Par Isabelle Sadoux
Cette exposition est un voyage dans l’Histoire et les Parfums au cœur de la Renaissance.
On y découvre la passion de Léonard de Vinci pour les fragrances, leur composition, leur fabrication. « Les recettes que donne Léonard sont typiques de cette révolution des parfums qui apparaît à la Renaissance, à la fois de la distillation par exemple d’écorces d’agrumes dans de l’alcool, ou de la macération de fleurs et d’amandes qui donne un parfum végétal tout particulier« , explique Pascal Brioist, professeur à l’université de Tours et commissaire de l’exposition.
Son atelier de peintre est mis en scène et notre odorat doit s’accommoder d’effluves inhabituelles et atypiques. « À travers les mots enregistrés dans son Codex Trivulzianus, Léonard se demande comment parler de substances aussi immatérielles et insaisissables que les parfums… ? Perfumare, odorifera, aulente, refragantia, macierato, lacierato, putride, puzolente, putrefatto…” ponctuent ses nombreux textes et dessins poursuit le commissaire Et Carlo Vecce, professeur à l’université de Naples et co-commissaire de l’exposition confirme : « Dans ses manuscrits, il note souvent des recettes de parfums où apparaissent des savoir-faire en usage à Venise, des compositions généralement délicates et nuancées, peu intenses, à base d’essences végétales comme la fleur d’oranger, les fleurs de jasmin et de sureau, l’eau de rose, le genévrier, le cyprès. »
Au détour d’objets insolites comme des alambics, de précieux flacons, de délicats pomanders ou des gants parfumés, tenues et peintures, tissus et bijoux ou oiselet de Chypre (brûle-parfum) recréés par des chercheurs à partir des dessins et écrits de Léonard évoque l’art de se parfumer et donc de plaire à la Cour de la Renaissance.
Elégant et dandy, longtemps amateur de belles tenues et de senteurs séduisantes, Léonard de Vinci termine sa carrière au Château du Clos Lucé en Touraine, regardant avec fierté et nostalgie sa carrière … repensant à sa mère qu’il adorait.
Et c’est LA rencontre, par étapes inédites, au cœur de cette exposition, avec sa mère Caterina esclave affranchie originaire d’Orient dont il reçut l’héritage culturel qui nous est proposée.
Un parcours olfactif
En six étapes sensorielles, les visiteurs sont immergés dans des époques et des lieux clés de la vie de Caterina et de Léonard, des marchés parfumés de Constantinople jusqu’à la cour de François Ier, en passant par les boutiques des Spezieri de Venise (marchands de drogues et autres préparations médicinales), la Toscane natale de Léonard, son atelier à Florence et la cour des Sforza à Milan.

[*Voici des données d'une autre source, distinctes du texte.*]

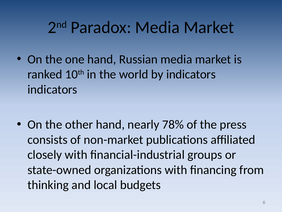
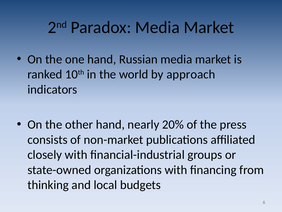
by indicators: indicators -> approach
78%: 78% -> 20%
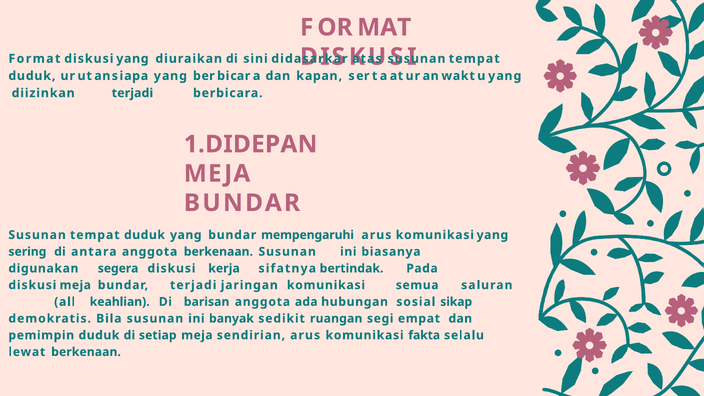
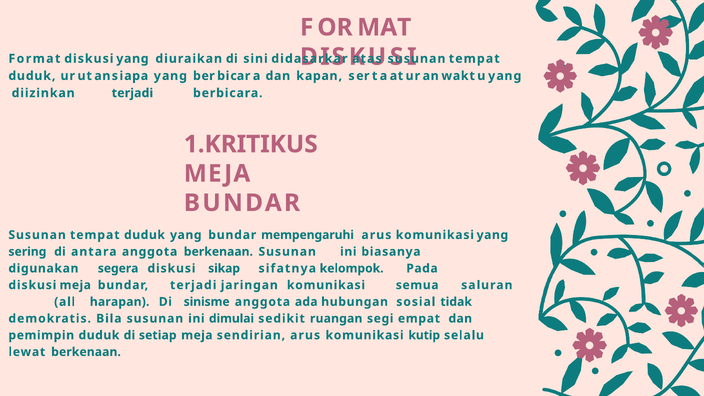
1.DIDEPAN: 1.DIDEPAN -> 1.KRITIKUS
kerja: kerja -> sikap
bertindak: bertindak -> kelompok
keahlian: keahlian -> harapan
barisan: barisan -> sinisme
sikap: sikap -> tidak
banyak: banyak -> dimulai
fakta: fakta -> kutip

Le long du parcours olfactif, nos sens sont plongés dans 28 senteurs d’antan recomposées par Givaudan à partir des recettes de l’artiste. Rodrigo Flores-Roux, Nadege Le Garlantezec, Shyamala Maisondieu et Calice Becker, nez du parfum J’Adore de Parfums Christian Dior, ont réinterprété les différentes senteurs qui donnent vie aux précieux objets, vêtements et tableaux présentés dans l’exposition.
Les visiteurs sont invités à sentir des odeurs végétales ou animales : des fleurs (rose de Damas, jasmin, violette, fleur d’oranger), des résines et des gommes (encens, myrrhe, benjoin, labdanum), des bois (camphre, aloès), et des matières premières animales (civette, musc).
Pour des raisons de protection des espèces et de bien-être animal (le chevrotain porte-musc est protégé depuis 1973), les odeurs de musc et de civette présentées dans l’exposition sont des reconstitutions olfactives de l’odeur de ces matières premières naturelles.
Certaines odeurs ont fait l’objet d’un travail de recherche particulier. Les odeurs de la Circassie, de Venise ou de la Toscane ont été imaginées par les parfumeurs de Givaudan à partir de leurs souvenirs éventuels, de la description des lieux présentés, de la végétation de ces régions et de leur climat.
Les parfums associés aux vêtements exposés ont de leur côté donné lieu à un travail de recherche spécifique pour retrouver, sélectionner et recomposer des recettes de parfums de la Renaissance. L’une d’entre elle a été tirée du « Notandissimi secreti de l’arte profumatoria » de Giovanventura Rosetti, prêt de la Bibliothèque Sainte-Geneviève de Paris, présenté dans l’exposition.
Une immersion dans un autre temps pour le plaisir des sens.